Requirement 1. List the three stress responses that the passage on the Common Core Standards says former high achievers are showing.

Passage provided.
Like killer bees, the Common Core Standards have been coming for what seems like decades now, and with a similar tone of doom and despair. (Or hope and interest, depending on your perspective.)
Most of the adjustments discussed are focused on curriculum and technology, but there is the matter of the students.
What do they think of the standards?
What are their concerns?
What should their role be in the formation of curriculum and subsequent lessons?
And how should “spin” the changes students will see?
The New Group of High Risk Students
We’ve seen students’ responses to sustained or frequent frustration or boredom increase as school have become less engaging and relevant. The students who were able to persevere and succeed by following rules, procedures, and retrieving the right answer to questions are now at risk of stress responses due to shifts in assessments.
As educators have been anticipating the requisite 21st century skill sets that are now the goals of the Common Core State Standards, their assessments have included more interpretation of information and novel problems for which students must apply what they learned in new ways. These teachers have been describing a disturbing response by some students to these more open-ended test questions for which memorization of rote facts is inadequate preparation.
Those students who were previously high achievers are showing fight/flight/freeze stress responses when tested with single-response questions. For these students, who had obediently and very powerfully memorized all the information they were given, the loss of predictable test questions linked to their matched answers is unfair.
They had been highly successful at compliance, process, and memorization, but have not developed the conceptual understanding or cognitive flexibility needed to respond to unpredictable questions. self-directed assignments, and the kind of open-ended thinking so much of modern learning seems to suggest. In some cases, teachers describe profound emotional reactions including anger, hostility, retribution (such as false accusations of teacher misconduct) and more subtle but equally disturbing behavioral changes of withdrawal of participation and effort, depression, and even increased absences from sick days.
There is no research available about the absolute cause or extent of this phenomenon. Perhaps the responses are so profound and unexpected that these stories are getting disproportionate attention. Nevertheless, it serves all students if we consider how to introduce the changes in information acquisition and application to make the transition less stressful to students.

Source records.
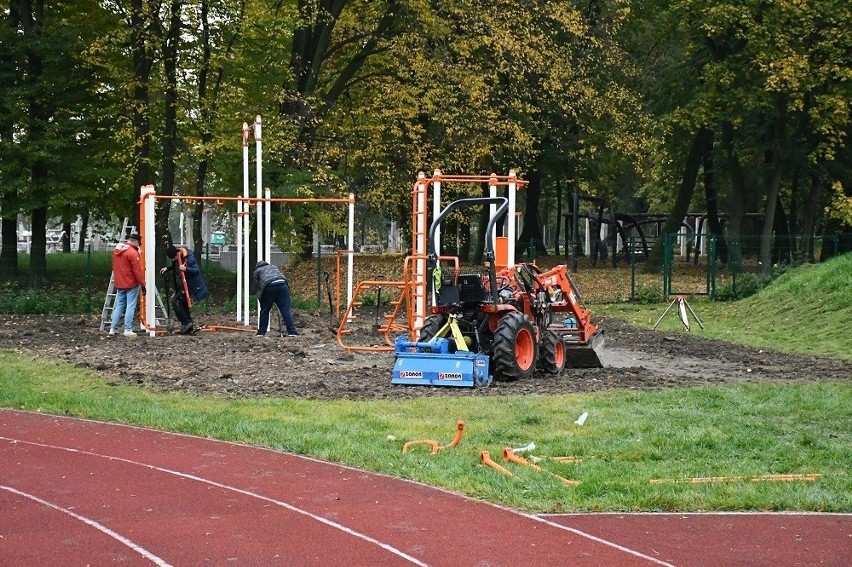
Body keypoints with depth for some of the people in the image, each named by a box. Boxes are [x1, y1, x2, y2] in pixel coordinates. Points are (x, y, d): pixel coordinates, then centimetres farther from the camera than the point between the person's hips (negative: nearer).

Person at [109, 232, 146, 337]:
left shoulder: (116, 250, 9)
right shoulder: (133, 253, -16)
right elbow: (137, 271, -17)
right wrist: (143, 285, -11)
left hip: (119, 284, 7)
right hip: (131, 285, -7)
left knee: (119, 306, 13)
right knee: (130, 307, -3)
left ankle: (113, 328, 12)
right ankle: (128, 330, -5)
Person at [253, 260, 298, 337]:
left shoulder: (257, 271, 28)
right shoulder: (274, 267, 37)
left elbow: (257, 285, 20)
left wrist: (260, 298, 27)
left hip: (269, 287, -2)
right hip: (282, 285, 2)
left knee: (264, 310, 11)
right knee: (286, 310, 1)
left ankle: (261, 332, 14)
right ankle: (292, 331, -4)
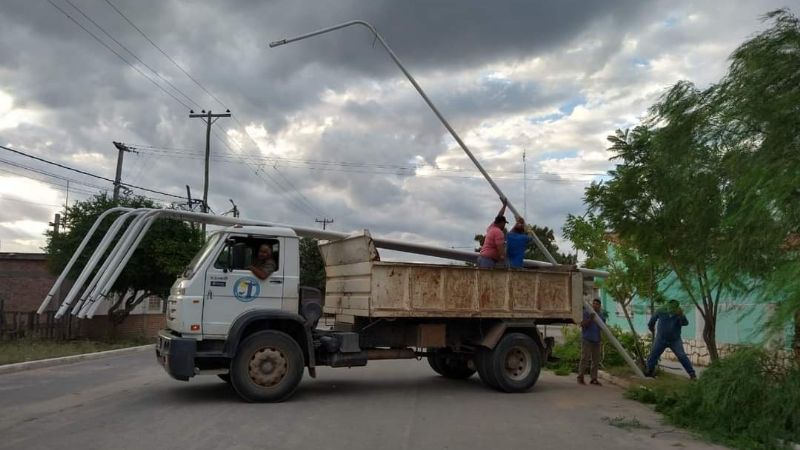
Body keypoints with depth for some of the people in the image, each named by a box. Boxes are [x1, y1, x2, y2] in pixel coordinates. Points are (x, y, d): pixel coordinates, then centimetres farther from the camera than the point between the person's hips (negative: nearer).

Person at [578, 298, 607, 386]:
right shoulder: (586, 312, -3)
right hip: (587, 339, -6)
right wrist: (590, 319, -23)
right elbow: (582, 324, -10)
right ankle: (580, 377, -1)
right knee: (585, 359, -7)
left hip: (596, 340, 6)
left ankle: (594, 379, 11)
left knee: (596, 360, 5)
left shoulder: (601, 315, 14)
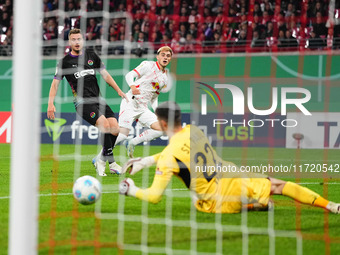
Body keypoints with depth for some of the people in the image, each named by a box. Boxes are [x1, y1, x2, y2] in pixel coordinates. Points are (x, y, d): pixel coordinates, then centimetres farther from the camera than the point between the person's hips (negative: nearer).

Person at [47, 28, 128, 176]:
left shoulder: (92, 56, 14)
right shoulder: (65, 61, 4)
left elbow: (105, 74, 20)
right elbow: (55, 83, 3)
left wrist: (118, 90, 12)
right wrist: (51, 103, -9)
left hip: (98, 99, 5)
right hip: (82, 102, -5)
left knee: (115, 129, -11)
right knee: (104, 124, -27)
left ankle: (100, 160, 8)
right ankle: (110, 161, -16)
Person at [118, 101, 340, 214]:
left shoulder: (168, 156, -16)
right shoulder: (193, 130, 3)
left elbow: (155, 195, -15)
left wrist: (132, 190, 4)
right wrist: (146, 161, 23)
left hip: (219, 203, -5)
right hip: (234, 178, 5)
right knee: (278, 185, 15)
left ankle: (252, 205, 10)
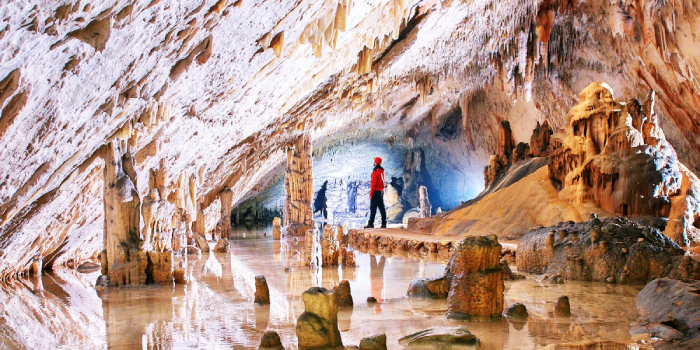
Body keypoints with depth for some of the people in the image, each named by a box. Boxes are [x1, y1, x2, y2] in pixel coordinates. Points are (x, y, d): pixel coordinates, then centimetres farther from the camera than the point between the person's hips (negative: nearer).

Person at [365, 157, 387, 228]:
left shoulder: (375, 171, -14)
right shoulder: (382, 170, 12)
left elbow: (374, 183, -17)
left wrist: (371, 194, -14)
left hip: (376, 191, -8)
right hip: (381, 192, 8)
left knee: (373, 208, -7)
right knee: (382, 208, 8)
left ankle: (371, 223, -7)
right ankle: (384, 223, 7)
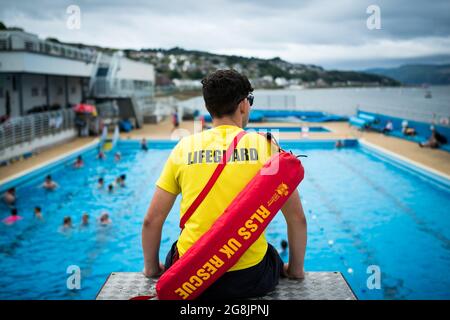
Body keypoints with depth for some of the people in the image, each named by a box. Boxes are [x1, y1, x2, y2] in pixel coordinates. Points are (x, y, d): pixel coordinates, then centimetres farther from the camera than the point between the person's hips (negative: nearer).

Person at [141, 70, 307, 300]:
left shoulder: (184, 147, 1)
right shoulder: (266, 145, -3)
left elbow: (151, 221, 3)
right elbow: (298, 219, -1)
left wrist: (151, 268, 19)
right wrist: (296, 270, 14)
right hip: (251, 280, -1)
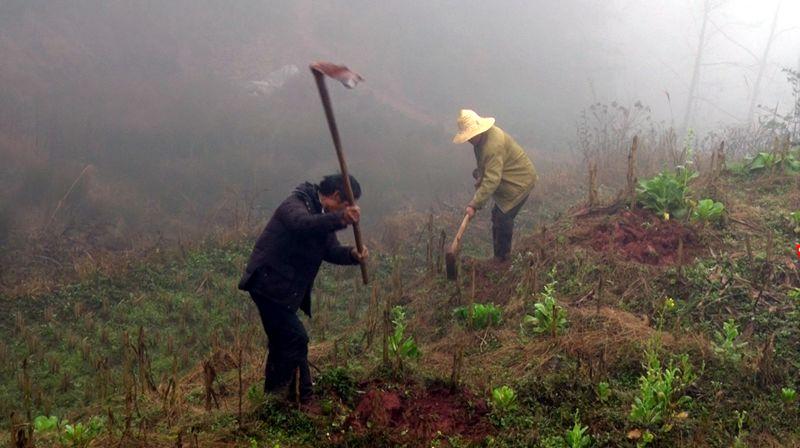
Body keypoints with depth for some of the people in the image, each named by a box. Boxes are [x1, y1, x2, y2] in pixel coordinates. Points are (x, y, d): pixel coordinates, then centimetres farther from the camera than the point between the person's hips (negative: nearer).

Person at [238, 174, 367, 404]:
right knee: (296, 338, -13)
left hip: (286, 289, 10)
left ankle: (274, 392, 32)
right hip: (269, 283, -10)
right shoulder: (295, 204, -18)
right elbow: (304, 224, -41)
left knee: (283, 340, 18)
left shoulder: (322, 215, 11)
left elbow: (331, 250, 7)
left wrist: (352, 254, -14)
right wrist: (340, 219, -56)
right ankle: (300, 395, -3)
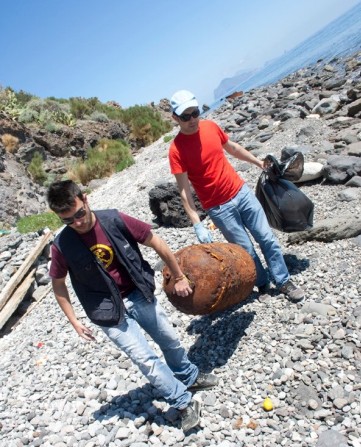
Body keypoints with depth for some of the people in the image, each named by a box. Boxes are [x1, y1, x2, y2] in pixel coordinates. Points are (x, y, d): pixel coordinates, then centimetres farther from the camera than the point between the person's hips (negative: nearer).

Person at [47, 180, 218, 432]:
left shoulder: (114, 220, -18)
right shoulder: (62, 246, -16)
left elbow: (157, 243, -7)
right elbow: (58, 285, 2)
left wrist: (179, 277, 0)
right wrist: (74, 321, 0)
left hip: (139, 295, 2)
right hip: (110, 312, -2)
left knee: (170, 340, 17)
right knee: (146, 359, -6)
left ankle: (189, 377, 45)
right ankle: (185, 403, 14)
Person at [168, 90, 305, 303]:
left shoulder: (210, 126, 0)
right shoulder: (177, 149, -16)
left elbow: (232, 147, 18)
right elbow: (185, 190, -16)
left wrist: (259, 162, 23)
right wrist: (198, 225, -21)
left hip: (241, 191, 5)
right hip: (219, 208, -4)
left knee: (267, 238, 8)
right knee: (247, 250, 6)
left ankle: (284, 281, 24)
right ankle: (263, 284, 32)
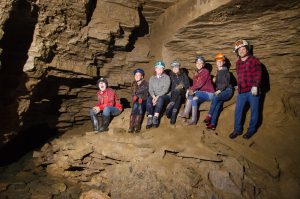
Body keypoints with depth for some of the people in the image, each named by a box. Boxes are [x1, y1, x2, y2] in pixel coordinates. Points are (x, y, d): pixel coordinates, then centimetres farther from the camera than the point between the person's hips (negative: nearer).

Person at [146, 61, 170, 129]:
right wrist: (153, 96, -15)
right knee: (149, 99, -30)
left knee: (160, 98, -37)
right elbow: (150, 89, 6)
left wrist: (157, 97, -19)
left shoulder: (166, 77, 6)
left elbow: (165, 89, -7)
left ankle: (156, 117, -45)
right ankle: (150, 118, -40)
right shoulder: (152, 78, 18)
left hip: (163, 95, -2)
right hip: (154, 96, 3)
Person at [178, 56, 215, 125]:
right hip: (201, 94, 7)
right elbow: (194, 85, 3)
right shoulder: (196, 74, 13)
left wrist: (190, 89, -19)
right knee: (194, 98, -22)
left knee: (193, 93, -28)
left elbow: (200, 84, -19)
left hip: (208, 93, -6)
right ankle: (193, 120, -24)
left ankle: (186, 113, -25)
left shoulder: (206, 72, -8)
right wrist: (190, 89, -18)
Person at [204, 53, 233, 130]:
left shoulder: (225, 71, -2)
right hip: (219, 91, 5)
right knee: (217, 104, -19)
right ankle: (212, 124, -28)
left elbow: (226, 83, -10)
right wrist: (217, 91, 6)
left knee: (215, 97, -33)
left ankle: (209, 116, -27)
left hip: (227, 90, -5)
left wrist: (219, 90, -20)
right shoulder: (218, 72, 18)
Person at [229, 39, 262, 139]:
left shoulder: (254, 60, -4)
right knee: (238, 111, 5)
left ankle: (251, 130, 19)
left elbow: (258, 74, -11)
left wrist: (255, 86, -22)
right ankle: (237, 129, 18)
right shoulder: (238, 62, 15)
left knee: (254, 111, 6)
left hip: (252, 91, -5)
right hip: (241, 91, 5)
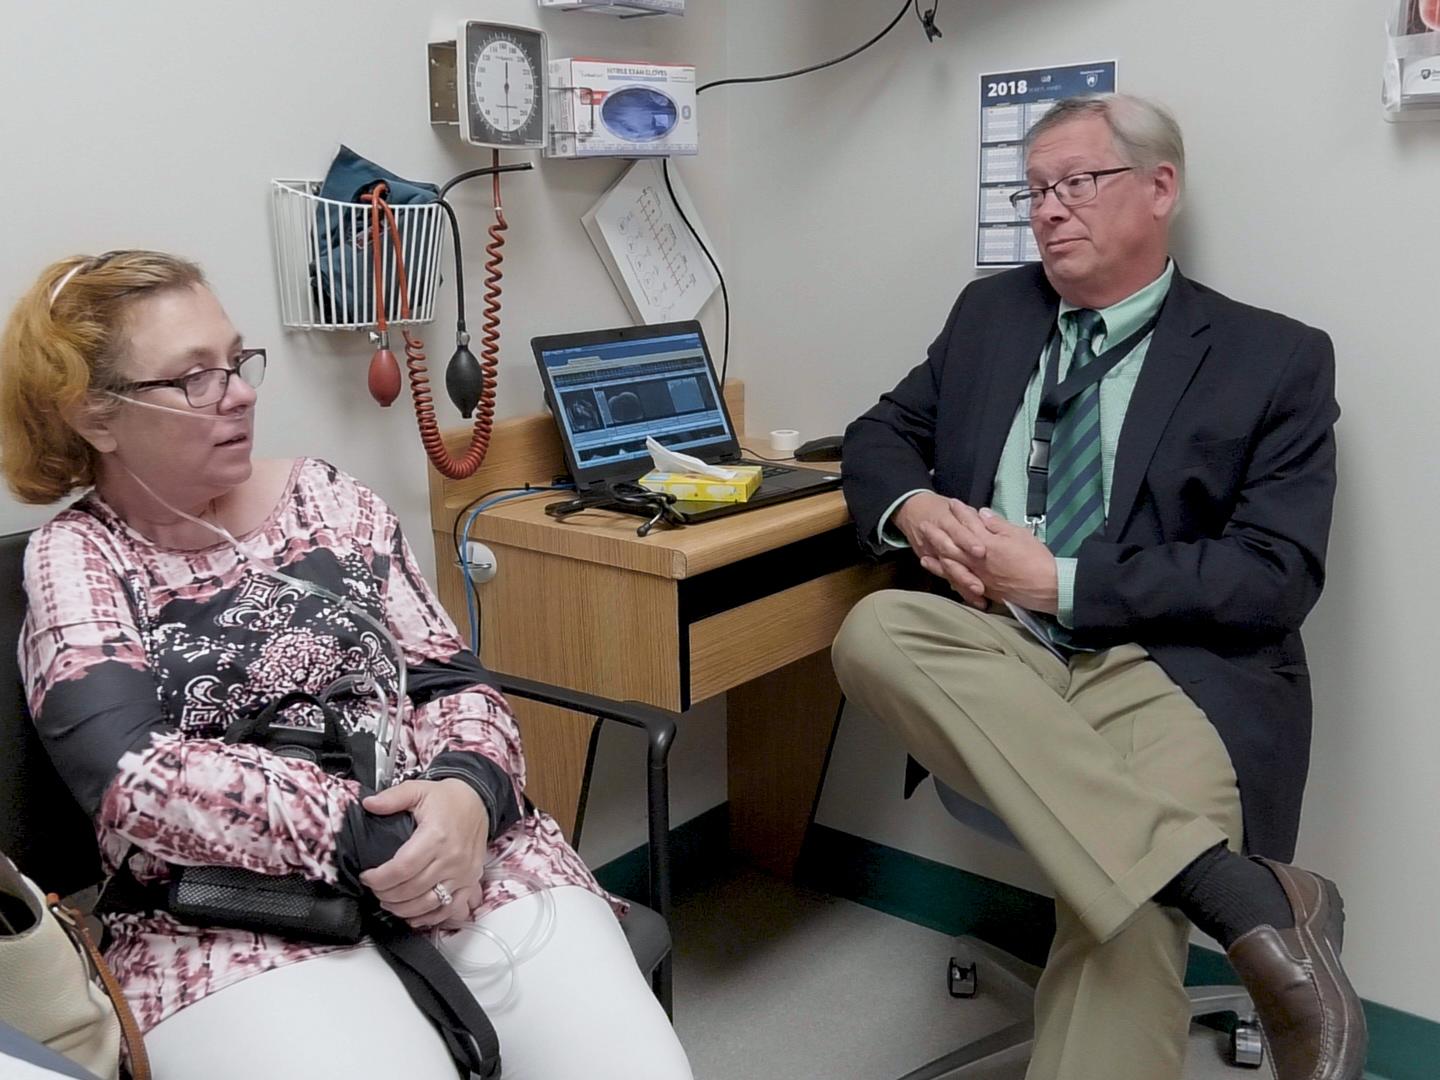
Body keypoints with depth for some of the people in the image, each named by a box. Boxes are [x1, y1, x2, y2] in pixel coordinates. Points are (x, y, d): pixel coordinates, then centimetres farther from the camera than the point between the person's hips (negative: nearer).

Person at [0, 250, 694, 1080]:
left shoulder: (329, 499, 12)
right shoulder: (75, 559, 4)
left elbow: (453, 681, 8)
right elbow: (131, 778, -12)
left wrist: (466, 793, -14)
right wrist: (362, 836, -19)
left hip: (455, 852, 3)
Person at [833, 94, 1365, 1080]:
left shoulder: (1276, 359, 4)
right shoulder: (990, 312, 17)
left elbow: (1279, 577, -5)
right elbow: (882, 436, 22)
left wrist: (1060, 582, -12)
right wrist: (914, 507, -4)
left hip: (1173, 674, -4)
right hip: (998, 655, 5)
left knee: (1127, 915, -34)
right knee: (877, 629, -31)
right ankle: (1244, 891, -35)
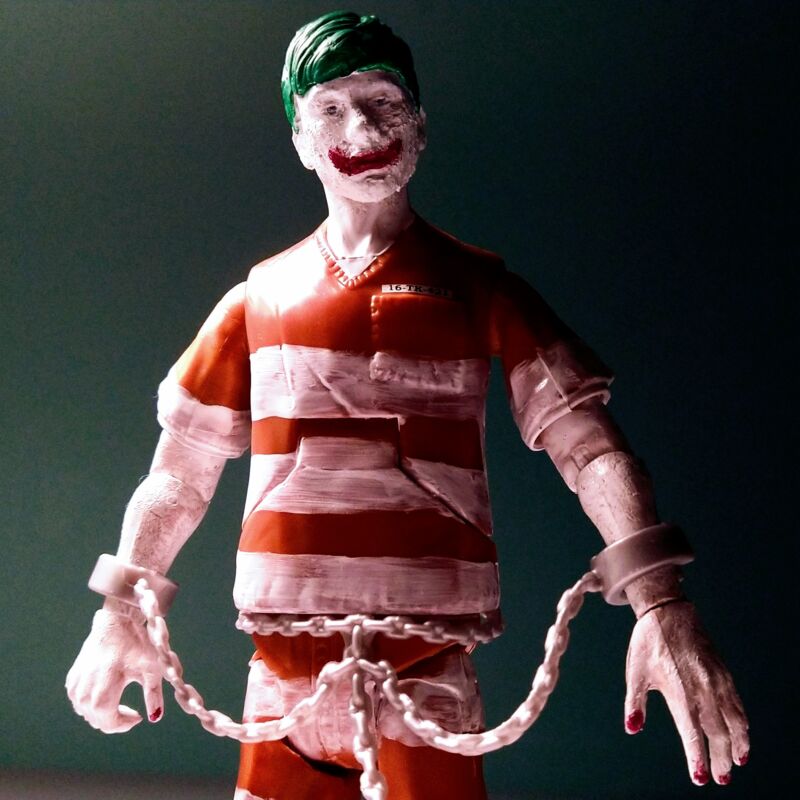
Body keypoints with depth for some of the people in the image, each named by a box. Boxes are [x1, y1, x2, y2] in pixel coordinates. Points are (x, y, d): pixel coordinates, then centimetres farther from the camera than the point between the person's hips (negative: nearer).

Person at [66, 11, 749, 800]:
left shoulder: (476, 286, 7)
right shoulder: (260, 298, 12)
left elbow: (589, 445, -3)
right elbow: (178, 475, 14)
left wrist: (660, 604, -17)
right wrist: (121, 611, 1)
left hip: (424, 682, -2)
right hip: (283, 686, 2)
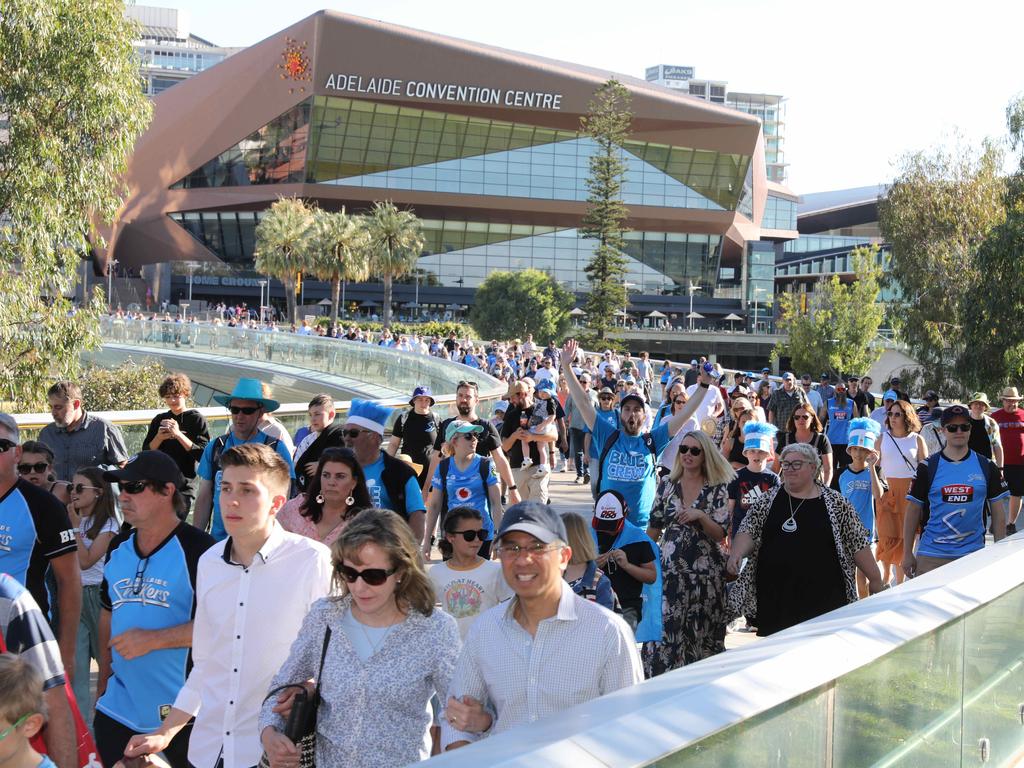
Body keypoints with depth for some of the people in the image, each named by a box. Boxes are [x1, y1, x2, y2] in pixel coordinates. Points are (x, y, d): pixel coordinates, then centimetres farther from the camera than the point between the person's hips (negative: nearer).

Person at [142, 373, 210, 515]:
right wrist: (159, 437, -6)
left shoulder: (196, 419, 1)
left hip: (185, 486, -4)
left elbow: (202, 454, -8)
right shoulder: (159, 420, 14)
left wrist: (178, 434, -16)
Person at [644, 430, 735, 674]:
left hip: (706, 570, -1)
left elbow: (720, 534, -5)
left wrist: (700, 516, -19)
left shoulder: (718, 488, -1)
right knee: (665, 627, -6)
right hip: (671, 569, 2)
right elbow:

Requirement 2. Render the lines of the records from the line with "right hip: (241, 91, 5)" to the line with "right hip: (283, 686, 2)" as a numbered list, skipping blank lines and leaving out the pictures.

Your response 1.
1. Fight
2. Flight
3. Freeze

Your response 2.
1. right hip: (241, 91, 5)
2. Body keypoints with depth for some of the people in the image, each named by a box. Boxes are [x1, y1, x2, y2] in pixel coordinates. Points are (x, y, d): pixel coordinates, then centimetres farther from the camera than the point between the person's hips (negative: nearer).
3. Person at [0, 250, 694, 1080]:
4. left shoulder: (329, 499, 12)
5. right shoulder: (75, 559, 4)
6. left elbow: (453, 681, 8)
7. right elbow: (131, 778, -12)
8. left wrist: (466, 793, -14)
9. right wrist: (362, 836, -19)
10. left hip: (455, 852, 3)
11. Person at [833, 94, 1365, 1080]:
12. left shoulder: (1276, 359, 4)
13. right shoulder: (990, 312, 17)
14. left elbow: (1279, 577, -5)
15. right elbow: (882, 436, 22)
16. left wrist: (1060, 582, -12)
17. right wrist: (914, 507, -4)
18. left hip: (1173, 674, -4)
19. right hip: (998, 655, 5)
20. left knee: (1127, 915, -34)
21. right knee: (877, 629, -31)
22. right ankle: (1244, 891, -35)
23. Body keypoints with depth for some of the people in the image, each named by a box. Boxes are [x1, y1, x2, y2] in pixel coordinates. Points are (x, y, d): pixel coordinates, then centimetres farther from the camera than the point between the person's hips (negative: nearer).
24. Person at [66, 11, 749, 800]:
25. left shoulder: (476, 286, 7)
26. right shoulder: (260, 298, 12)
27. left elbow: (589, 445, -3)
28. right elbow: (178, 475, 14)
29. left wrist: (660, 604, -17)
30. right wrist: (121, 611, 1)
31. left hip: (424, 682, -2)
32. right hip: (283, 686, 2)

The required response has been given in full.